[STORED DATA Boundary: Start]

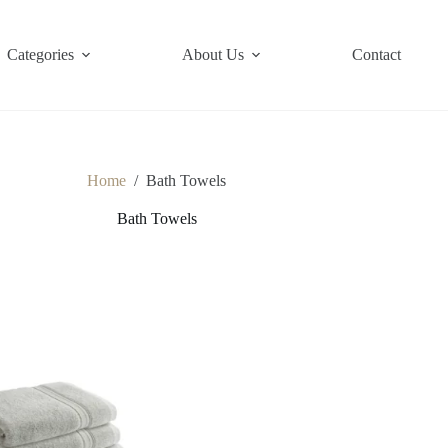
Categories
About Us
Contact
Home
/
Bath Towels
Bath Towels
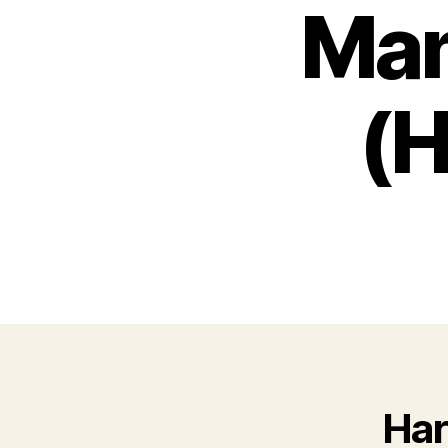
Ma
(H
Har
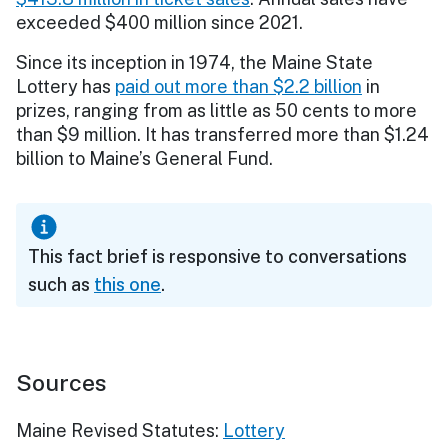
exceeded $400 million since 2021.
Since its inception in 1974, the Maine State
Lottery has
paid out more than $2.2 billion
in
prizes, ranging from as little as 50 cents to more
than $9 million. It has transferred more than $1.24
billion to Maine’s General Fund.
This fact brief is responsive to conversations
such as
this one
.
Sources
Maine Revised Statutes:
Lottery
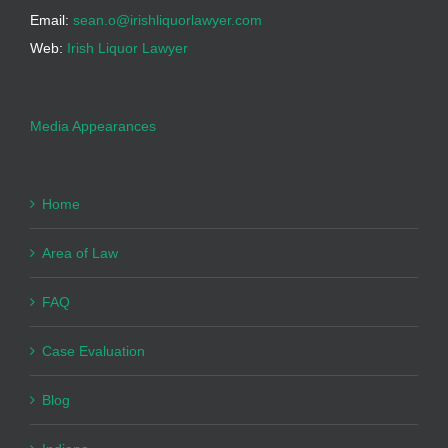
Email:
sean.o@irishliquorlawyer.com
Web:
Irish Liquor Lawyer
Media Appearances
Home
Area of Law
FAQ
Case Evaluation
Blog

[STORED DATA Boundary: End]

### WHAT THE EXERCISE ASKS
Present all of the text lines in the material above as a Markdown table with the columns "Row" and "Line", numbering each line and omitting blank lines. Leave the pictures out of the table.

### REPLY TO THE TASK
| Row | Line |
|---|---|
| 1 | Categories |
| 2 | About Us |
| 3 | Contact |
| 4 | Home |
| 5 | / |
| 6 | Bath Towels |
| 7 | Bath Towels |
| 8 | Ma |
| 9 | (H |
| 10 | Har |
| 11 | exceeded $400 million since 2021. |
| 12 | Since its inception in 1974, the Maine State |
| 13 | Lottery has |
| 14 | paid out more than $2.2 billion |
| 15 | in |
| 16 | prizes, ranging from as little as 50 cents to more |
| 17 | than $9 million. It has transferred more than $1.24 |
| 18 | billion to Maine’s General Fund. |
| 19 | This fact brief is responsive to conversations |
| 20 | such as |
| 21 | this one |
| 22 | . |
| 23 | Sources |
| 24 | Maine Revised Statutes: |
| 25 | Lottery |
| 26 | Email: |
| 27 | sean.o@irishliquorlawyer.com |
| 28 | Web: |
| 29 | Irish Liquor Lawyer |
| 30 | Media Appearances |
| 31 | Home |
| 32 | Area of Law |
| 33 | FAQ |
| 34 | Case Evaluation |
| 35 | Blog |